*** Selected text ***
Who else has defaulted? We could look at Mexico. In 1982, she could not meet her debt obligations, and then again in 1994. 4 years later, Venezuela, Russia and Ukraine were at the center of a debt crisis. Then, in 2002, it was Argentina.

Looking at more than 50 nations during several centuries, this paper from Kenneth Rogoff and Carmen Reinhart explains the default story. It also tells us that countries that have never defaulted include the U.S., Canada, New Zealand and Australia; the Scandinavian countries; Taiwan, and Singapore (p. 14). In another study, scholars  say that since 1830, the world has undergone 8 “default waves” in which “bunches of countries” have been unable to repay what they borrowed (p. 4).

The message? The current European debt crisis is not unique.
***
→ **Tasks for this exercise**:
A - Answer these questions from the piece on national debt defaults:
(i) In which two years was Mexico unable to meet its debt obligations?
(ii) Besides the U.S., Canada, New Zealand and Australia, which countries are named as never having defaulted?
(iii) Since what year has the world gone through 8 "default waves"?
B - Carry the piece on national debt defaults further, starting after its last line.
The records have no connection to the piece on national debt defaults.
*** Data rows ***
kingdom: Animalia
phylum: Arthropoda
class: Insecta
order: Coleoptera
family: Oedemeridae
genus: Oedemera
***
*** Data rows ***
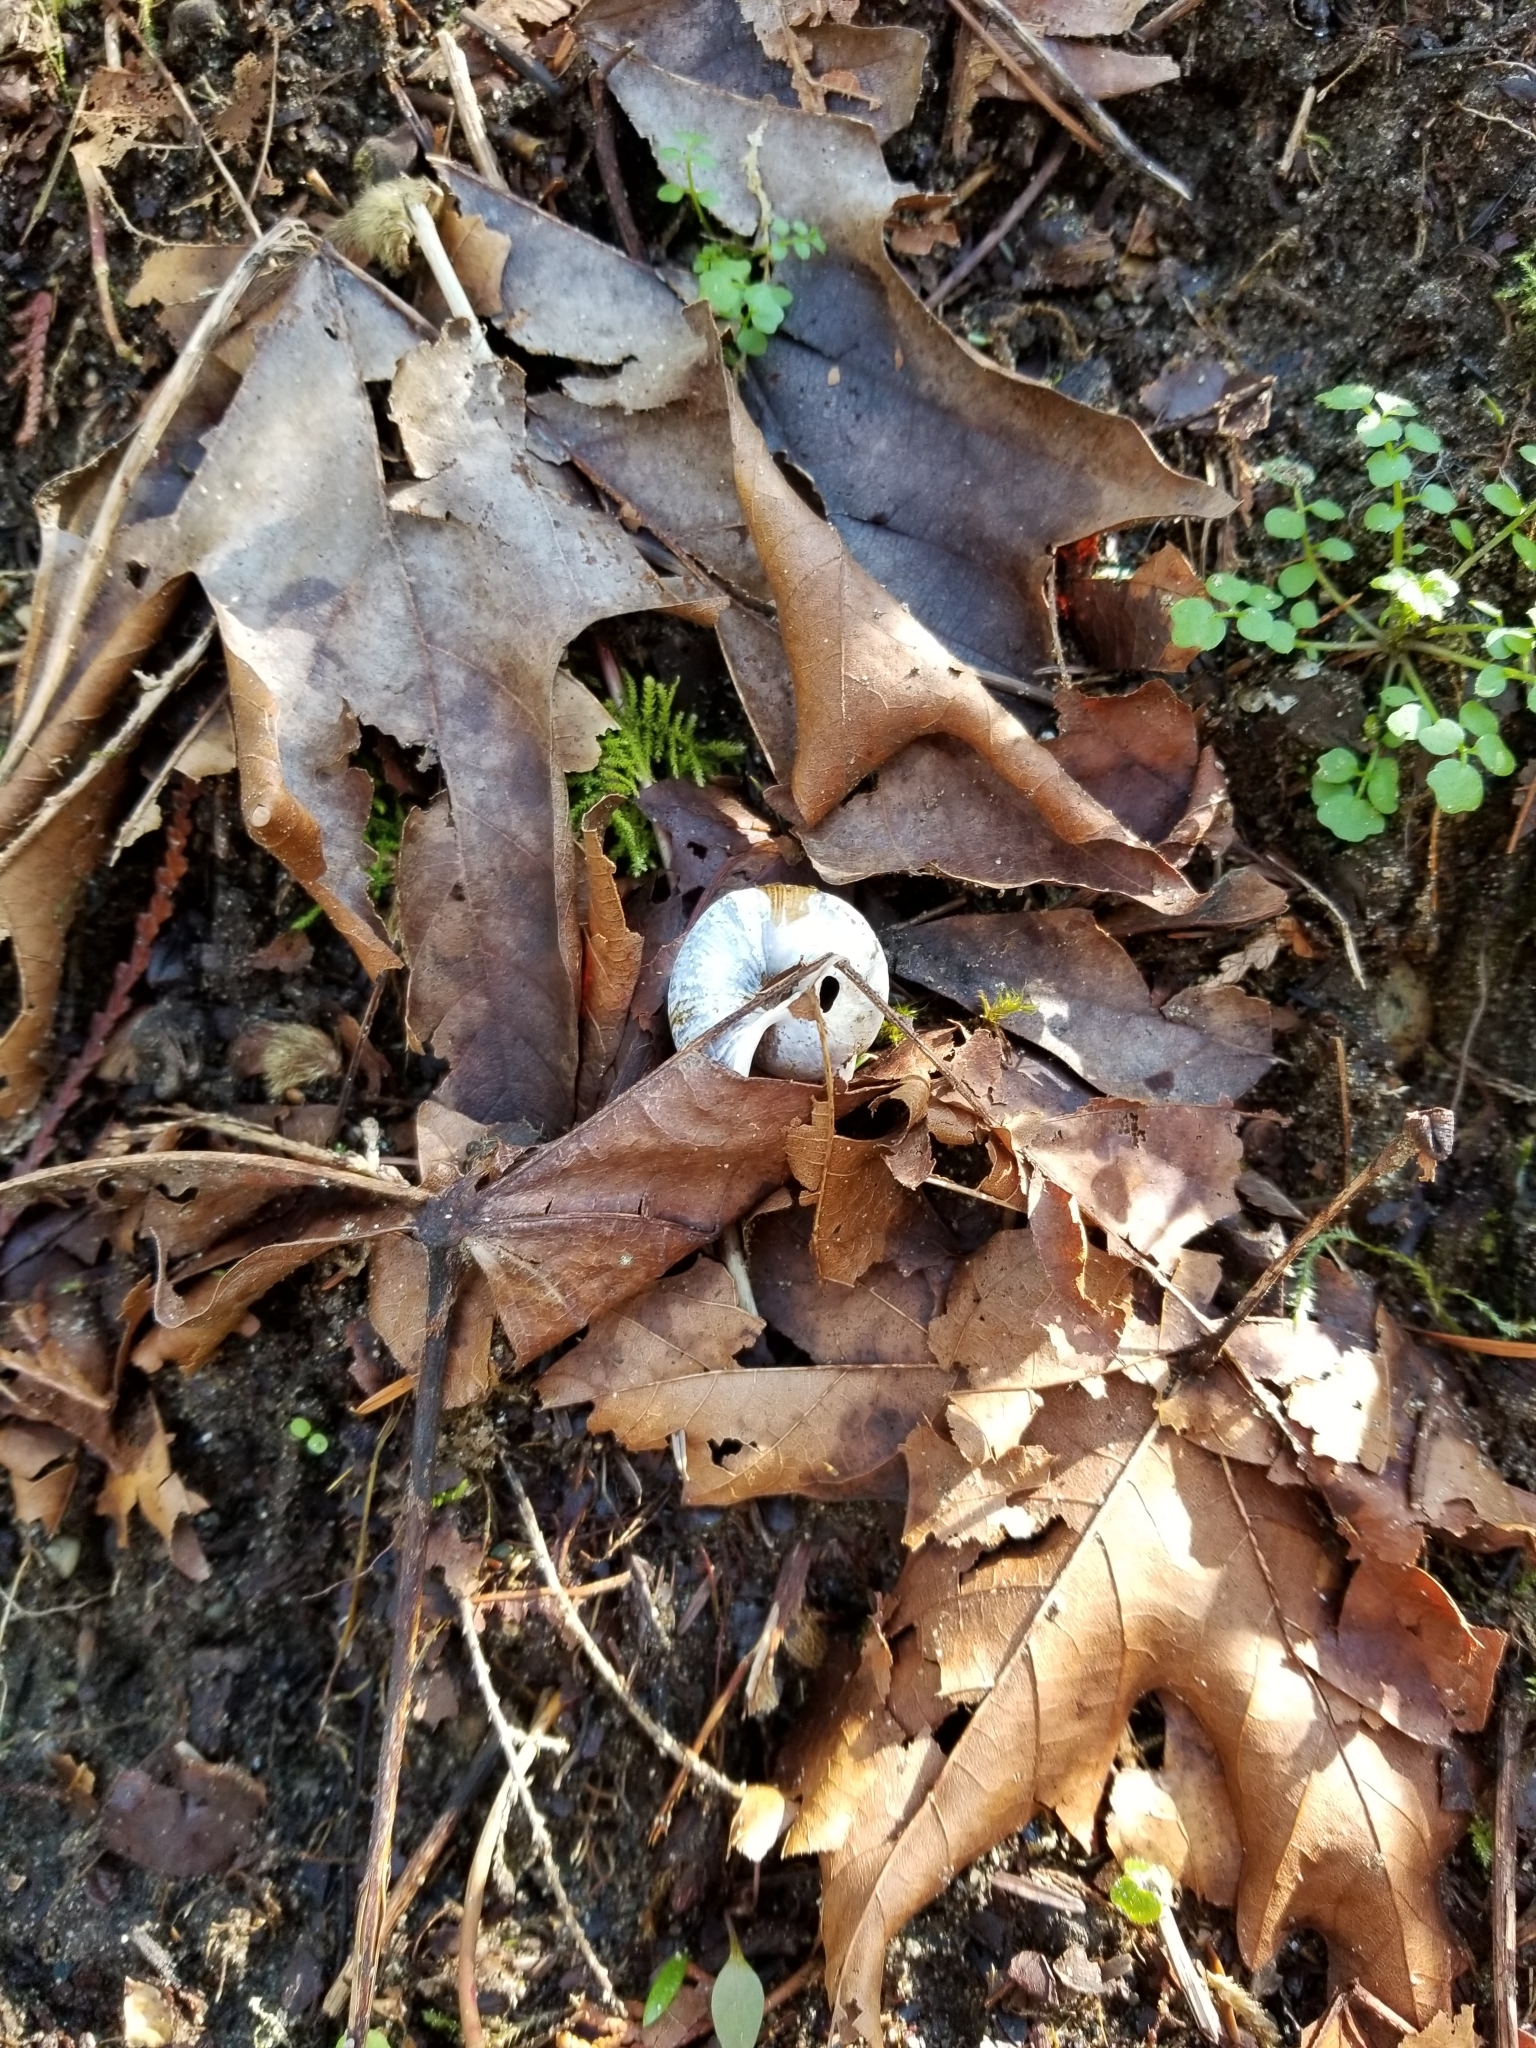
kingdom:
***
→ **Per-task outputs**:
A -
(i) 1982 and 1994
(ii) The Scandinavian countries, Taiwan and Singapore
(iii) 1830

B -
The Economic Lesson

Sovereign debt is money borrowed by a sovereign government. Governments borrow money by selling “IOUs” to individuals, businesses, banks, and other governments. The IOUs are different types of government bonds.

When people refer to sovereign default, they mean the borrower is not adhering to the original IOU contract in some way. The borrower might not be paying interest that was agreed upon or the principal or may have moved the maturity dates to a later time.

An Economic Question: Why might Alexander Hamilton have said that a nation’s debt is a blessing as long as it is not excessive?